Her demise began late last month, with a slump in the value of the pound sterling—which she and her Chancellor of the Exchequer, Kwasi Kwarteng, precipitated by announcing a big package of tax cuts that was unfunded, unaudited, regressive, and ill timed. (The stimulus package came as the Bank of England was trying to clamp down on inflation by raising interest rates.) There are historical precedents for a sterling crisis doing immense damage to a British government and Prime Minister. Most recently, in 1992, sterling crashed out of the European Exchange Rate Mechanism, a currency regime that was a precursor to the euro, hugely embarrassing the Conservative government of John Major. On the day of the crash, Kelvin MacKenzie, the long-serving editor of the Sun, a Murdoch tabloid that had previously been a strong supporter of Major, reportedly said to him by phone, “Well, John, let me put it this way.

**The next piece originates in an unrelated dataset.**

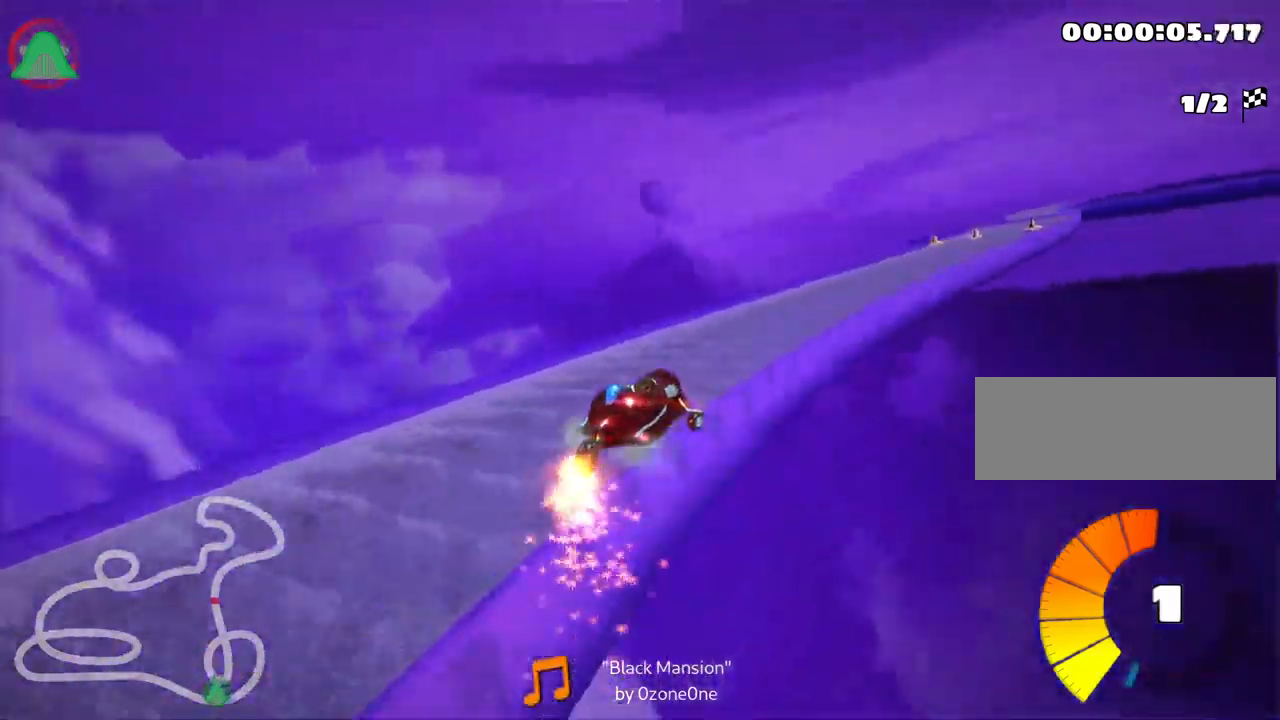
{"keys": ["right", "up"], "events": [[134, "skid", "up"]]}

I’ve got a large bucket of shit lying on my desk, and tomorrow morning I’m going to pour it all over your head.” (Major later denied that this happened.)
Despite being humiliated by the 1992 sterling crisis, Major managed to survive. (It did cost him his Chancellor, Norman Lamont.) But, back then, there were at least two big differences from the current situation. Major was a more experienced and effective politician than Truss. What’s more—the Conservative Party, despite having been in office for thirteen years, was still a relatively united, fully functioning political entity. Today, the Party is an utter mess, a collapsed heap, with warring factions within its factions, and many of its backbench M.P.s in despair. The reductio ad absurdum of Truss’s short premiership came late Wednesday, when the resignation of the virulently anti-immigration Home Secretary, Suella Braverman, was followed by a chaotic vote at the House of Commons on an anti-fracking bill, during which one of the Conservative Party’s floor managers was heard to utter, “I am fucking furious, and I don’t give a fuck anymore.”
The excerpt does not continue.